== Work request ==
Present every line of the records below as a numbered list, omitting any blank lines and leaving the pictures out of the answer.
####
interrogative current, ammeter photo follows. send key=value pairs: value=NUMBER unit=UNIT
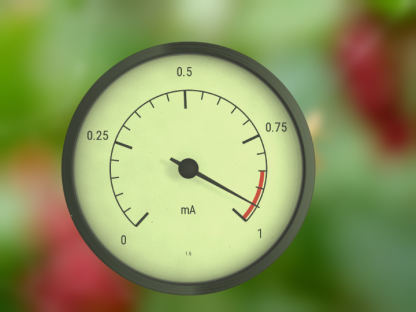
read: value=0.95 unit=mA
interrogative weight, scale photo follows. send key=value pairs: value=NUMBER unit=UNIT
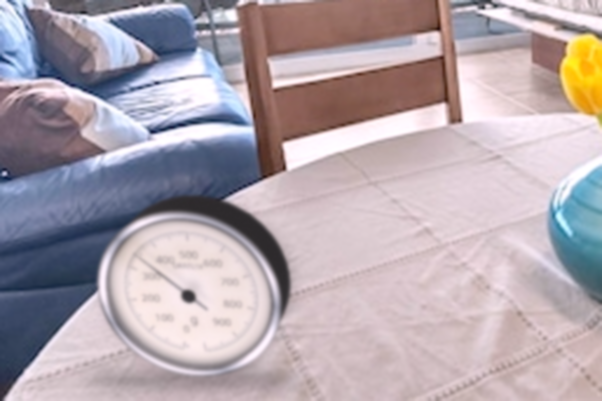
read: value=350 unit=g
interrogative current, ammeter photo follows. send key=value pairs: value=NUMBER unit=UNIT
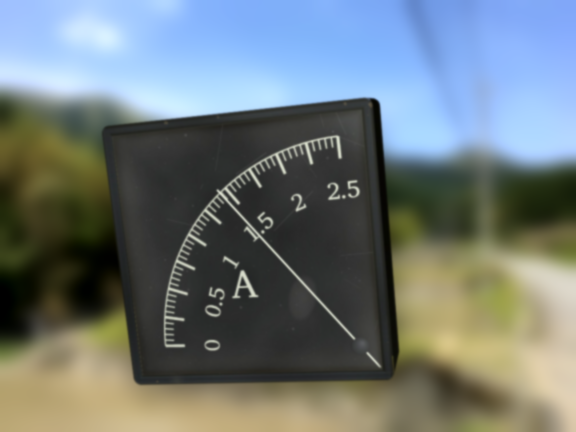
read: value=1.45 unit=A
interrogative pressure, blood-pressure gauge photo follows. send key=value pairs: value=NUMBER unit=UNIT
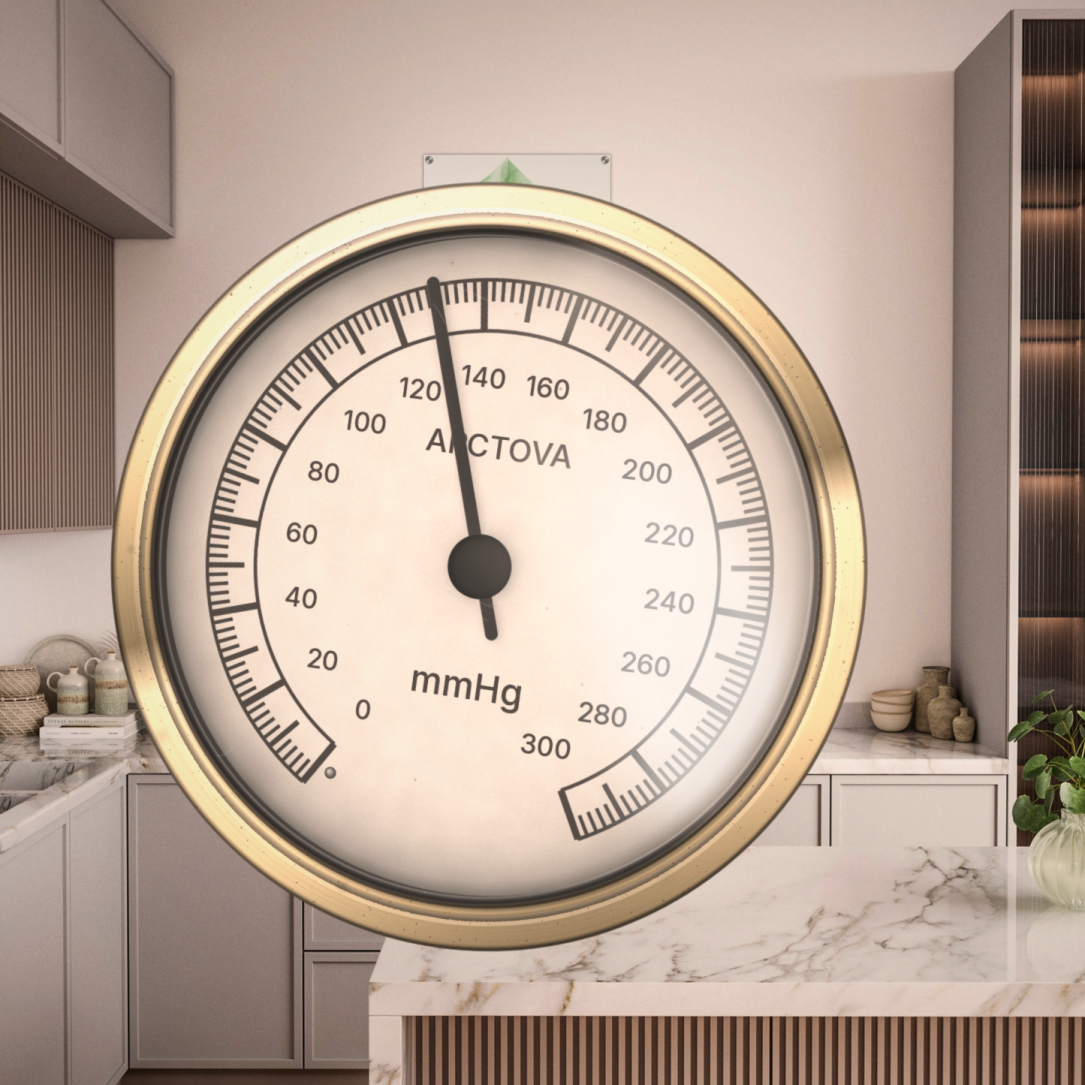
####
== Written answer ==
1. interrogative current, ammeter photo follows. send key=value pairs: value=NUMBER unit=UNIT
2. read: value=0.95 unit=mA
3. interrogative weight, scale photo follows. send key=value pairs: value=NUMBER unit=UNIT
4. read: value=350 unit=g
5. interrogative current, ammeter photo follows. send key=value pairs: value=NUMBER unit=UNIT
6. read: value=1.45 unit=A
7. interrogative pressure, blood-pressure gauge photo follows. send key=value pairs: value=NUMBER unit=UNIT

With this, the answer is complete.